E’ venuta a mancare nella sera di sabato 29 luglio una figura di capitale importanza per Calcinato, Vanda Vanghetti, 91 anni. Conosciuta come la prima bibliotecaria, «Era donna di garbo e cultura d’altri tempi – ne dice il professore Flavio Marcolini – che ha educato alla passione per la lettura generazioni di calcinatesi, e che anche in pensione ha continuato ad animare culturalmente il Centro Diurno Anziani di via Roma».
Mammola Bianchi Marcoli, amica e storico sindaco di Calcinato, racconta: «La nostra amicizia è cominciata in età adulta, quando con la mia famiglia siamo tornati dalla Francia, alla fine del fascismo. Era una persona molto quadrata, molto chiara nelle sue cose. Avendo la tabaccheria di famiglia ed essendo cresciuta qui, conosceva tutti, ma non l’ho mai sentita, nella sua vita, fare un pettegolezzo.
È diventata la prima bibliotecaria di Calcinato, nel ‘71. Era grande lettrice, appassionata di teatro e di cultura.
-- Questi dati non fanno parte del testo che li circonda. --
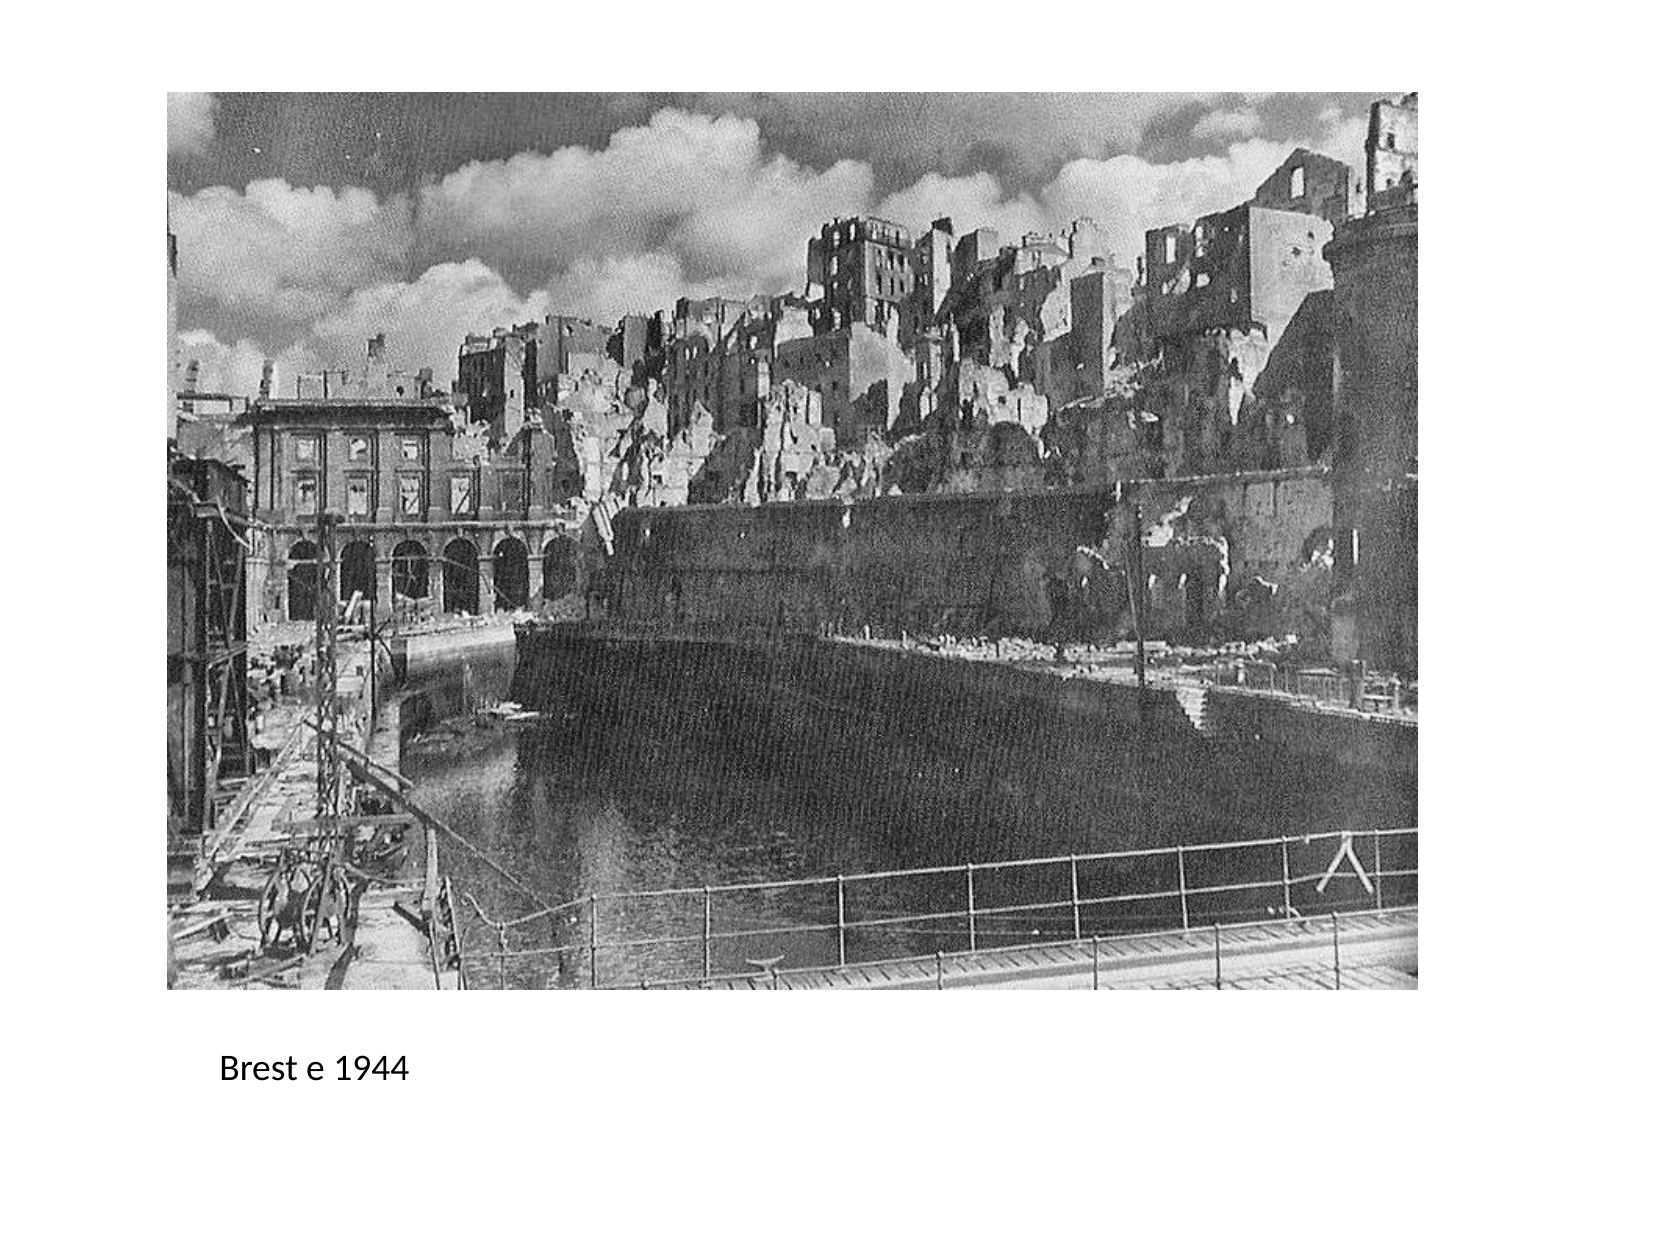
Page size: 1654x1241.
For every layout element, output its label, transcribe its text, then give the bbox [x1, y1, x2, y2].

text_box Brest e 1944 [204, 1035, 1093, 1096]
picture [167, 92, 1418, 990]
Le norme richiedevano, per gestire una biblioteca, una bibliotecaria laureata, ma a Calcinato all’epoca gli unici volumi erano in prestito dalla biblioteca ambulante di Milano, che passava una volta al mese a riprendersi i libri. Anche se Vanda la laurea non l’aveva, io da assessore le chiesi di cominciare come volontaria. Ha accettato, ma con grande umiltà. Pur avendo poi seguito dei corsi, si è sempre fatta scrupolo per la mancanza del titolo.
Ho un ricordo: quando aveva un po’ di ferie, passava tutti i libri singolarmente con l’alcool, tanto si sentiva responsabile della biblioteca, anche nell’igiene. Era riservata, tanto che poteva sembrare una persona fredda. E come ho detto, per vivere in paese, avere la tabaccheria e non dire mai un pettegolezzo… Una persona davvero interessante. È stata un’amicizia preziosa».
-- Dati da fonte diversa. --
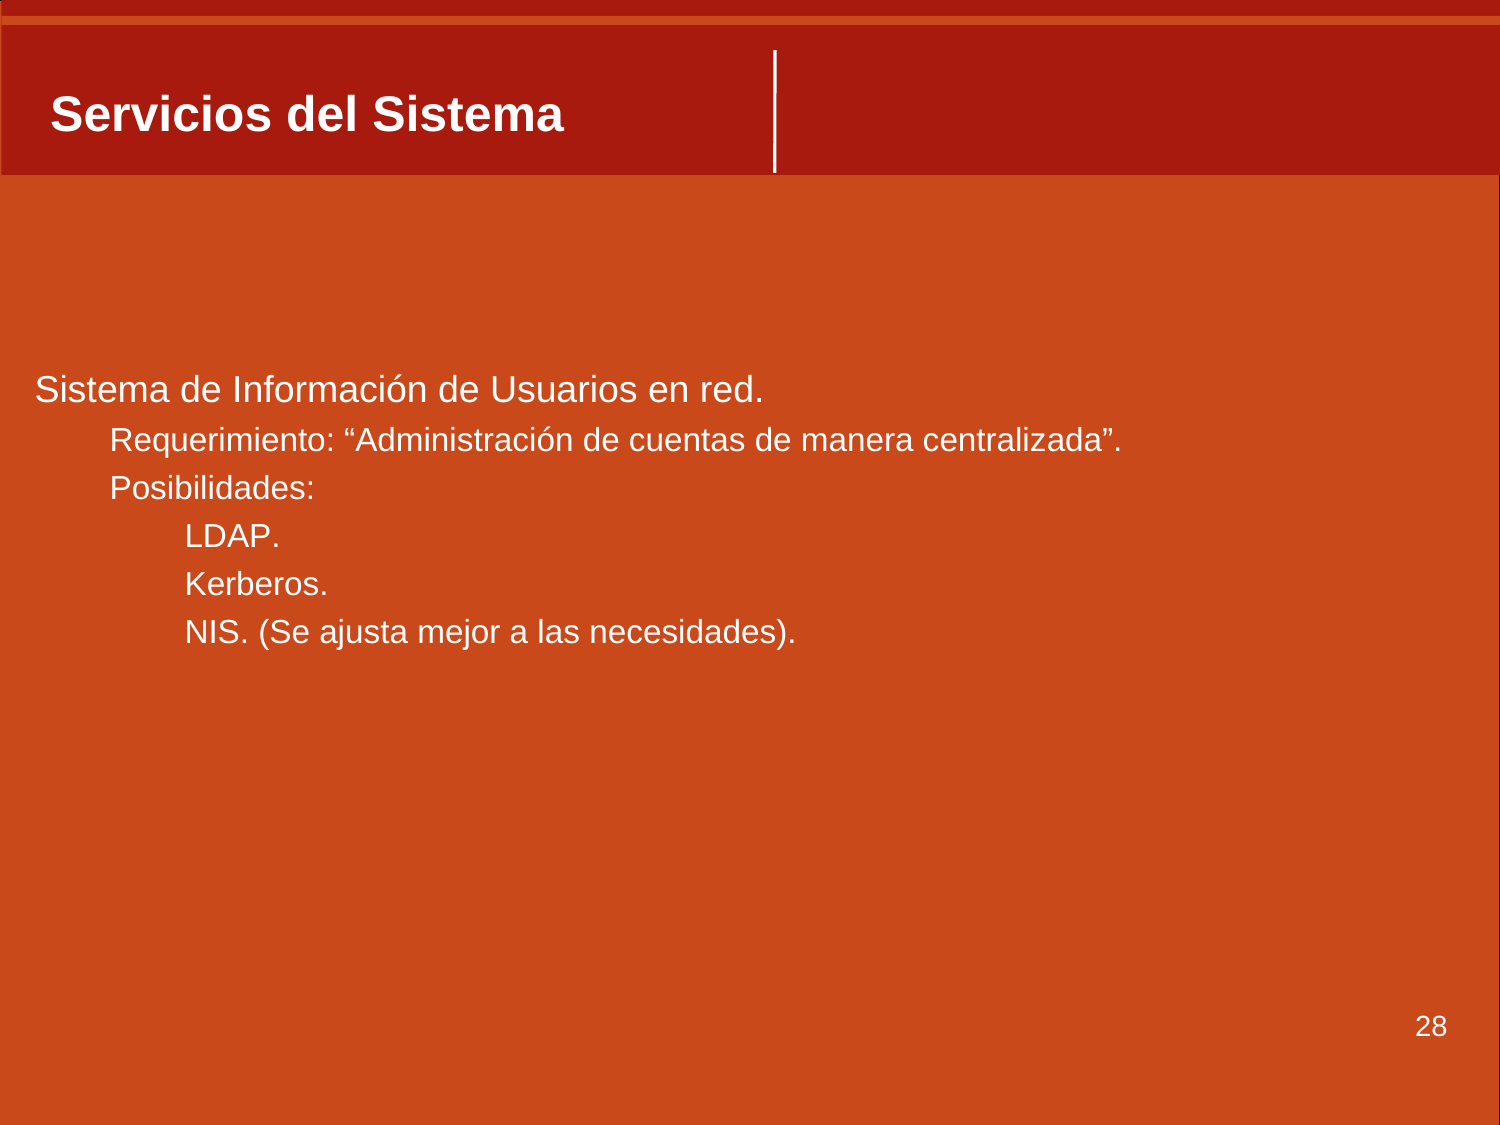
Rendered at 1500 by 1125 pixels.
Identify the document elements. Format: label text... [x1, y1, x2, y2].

list Sistema de Información de Usuarios en red. Requerimiento: “Administración de cuentas de manera centralizada”. Posibilidades: LDAP. Kerberos. NIS. (Se ajusta mejor a las necesidades). [34, 260, 1435, 1048]
title Servicios del Sistema [50, 60, 751, 164]
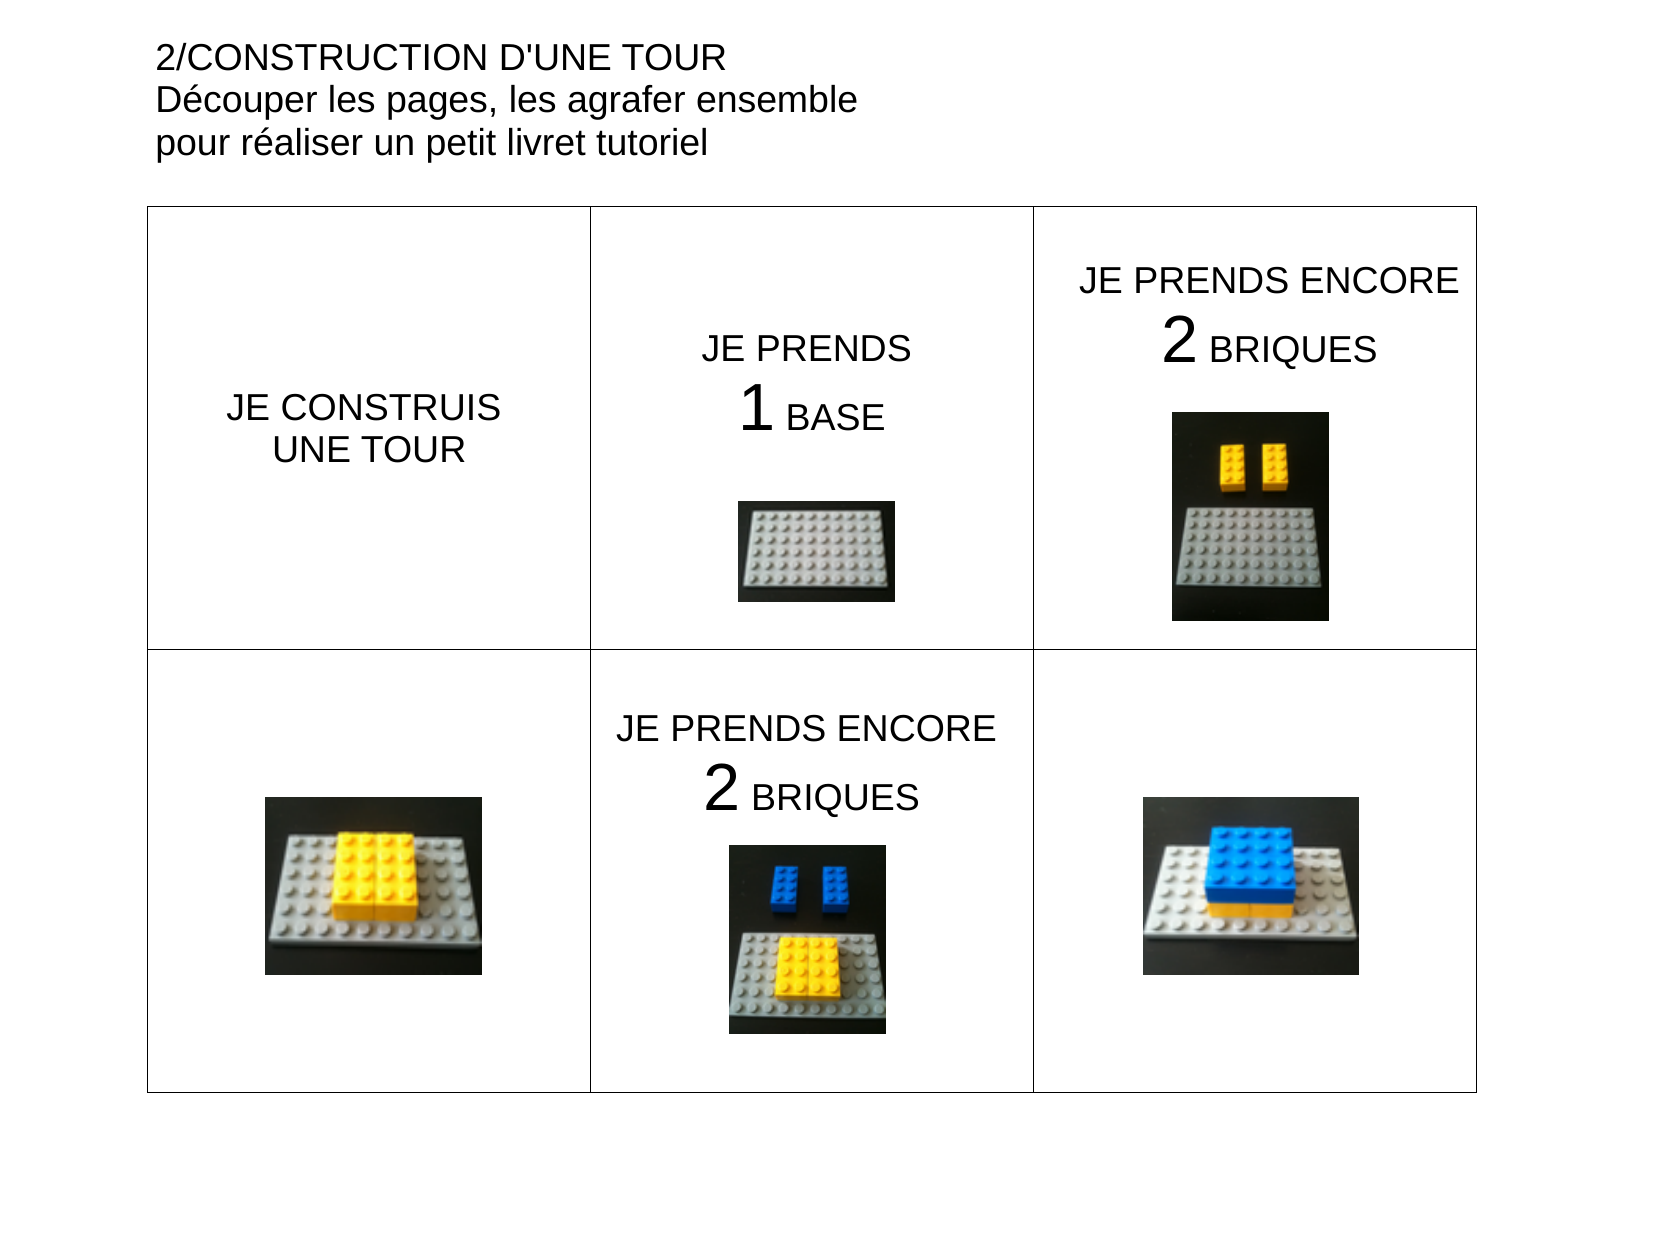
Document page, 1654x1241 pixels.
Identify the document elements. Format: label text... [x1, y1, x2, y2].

picture [738, 501, 895, 602]
text_box 2/CONSTRUCTION D'UNE TOUR Découper les pages, les agrafer ensemble pour réaliser un petit livret tutoriel [140, 29, 886, 171]
text_box JE CONSTRUIS UNE TOUR [147, 206, 590, 649]
picture [1172, 412, 1329, 621]
picture [729, 845, 886, 1034]
text_box JE PRENDS ENCORE 2 BRIQUES [590, 649, 1033, 1093]
picture [265, 797, 482, 975]
text_box JE PRENDS 1 BASE [590, 206, 1033, 649]
text_box JE PRENDS ENCORE 2 BRIQUES [1062, 252, 1477, 384]
picture [1143, 797, 1359, 975]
La figlioccia Seila Rutar la ricorda, oltre alla severità da istitutrice, come una di famiglia: «Vanda è stata, se non una mamma, una zia molto cara, per me. Era spesso a casa nostra a Brescia, veniva in corriera o guidava, poi quando ho avuto la mia bambina la portava spesso in bicicletta. A lei piaceva molto andare in giro, e viaggiare, le è pesato tantissimo rinunciare quando per l’età ha dovuto cominciare a stare al passo degli altri.
Credo che sia stata anche un po’ fraintesa: era più avanti nei tempi rispetto a quello che era il paese, guidava, fumava, stava fuori e chiacchierava con tutti, aveva sempre questo rossetto rosso… Era tipico suo, il rossetto. La sua cura della persona quotidiana era “lavarsi, vestirsi, rossetto”. Anche in casa di riposo».
Infine Pierangelo Bono, il successore, bibliotecario di Calcinato, condivide questo ricordo: «“C’è sempre qualcosa da imparare!” mi sembra ancora di sentire risuonare l’eco di questa frase, un’affermazione che Vanda Vanghetti formulava sovente quando alla fine della lettura di giornali e riviste condivideva con noi della biblioteca alcune riflessioni in merito. Non era una frase di circostanza, si capiva molto bene dall’espressione soddisfatta di Vanda che qualcosa di nuovo, una data, un nome, un volto, un libro era entrato a far parte del suo bagaglio e ne andava fiera, con quell’ umile fierezza che solo i semplici posseggono.
Dall’estate del 1988 quando ho preso servizio presso la biblioteca di Calcinato la presenza di Vanda, bibliotecaria in pensione, era pressoché quotidiana, scandita da un rituale preciso. Prima la lettura dei giornali e delle riviste, poi la salita in sala studio ad approfondire tramite dizionari ed enciclopedie qualche argomento o termine risultato non chiaro dalla lettura o bisognoso di un approfondimento.
In questi anni ho potuto conoscere i molteplici interessi di Vanda, grande appassionata di Teatro, di Cinema, dell’Opera, della Letteratura. Rimanevo stupito quando accennando ad alcune rappresentazioni sia teatrali che operistiche, mi citava edizioni a cui aveva assistito dove gli attori, o i cantati, o ballerini erano ormai dei miti, ma ciò che mi lasciava allibito era la naturalezza con la quale lo diceva, come se assistere ad una balletto con Nureyev o alle rappresentazioni con i nomi sacri della storia del teatro italiano, fosse la cosa più semplice che le sia potuto capitare.
Col passare degli anni a causa di alcuni acciacchi sembrava che la sua presenza dovesse diminuire, ma l’installazione dell’ascensore in biblioteca, fu a mio avviso, il più bel regalo che le potessero fare. Nonostante la stampella prima e il fedele bastone poi, (sovente dimenticato in biblioteca) grazie alla nuova struttura riusciva facilmente a raggiungere la sala studio e poter continuare ad accrescere la sua voglia di conoscenza e sapere.
Quando, la domenica precedente la sua morte, mi sono recato a trovarla nella sua stanza alla Casa di Riposo, ho avuto la fortuna di un’ultima piacevole sensazione, riconoscendomi subito mi accolto con le sue domande, su di me; sulla mia famiglia; sulla sua amata biblioteca e verso la fine dell’incontro riservandomi alcune valutazioni personali sull’ora del morire a tutti sconosciuta, il tutto con la naturalezza di sempre, riconoscibile perché accompagnata da un dolce, misurato sorriso».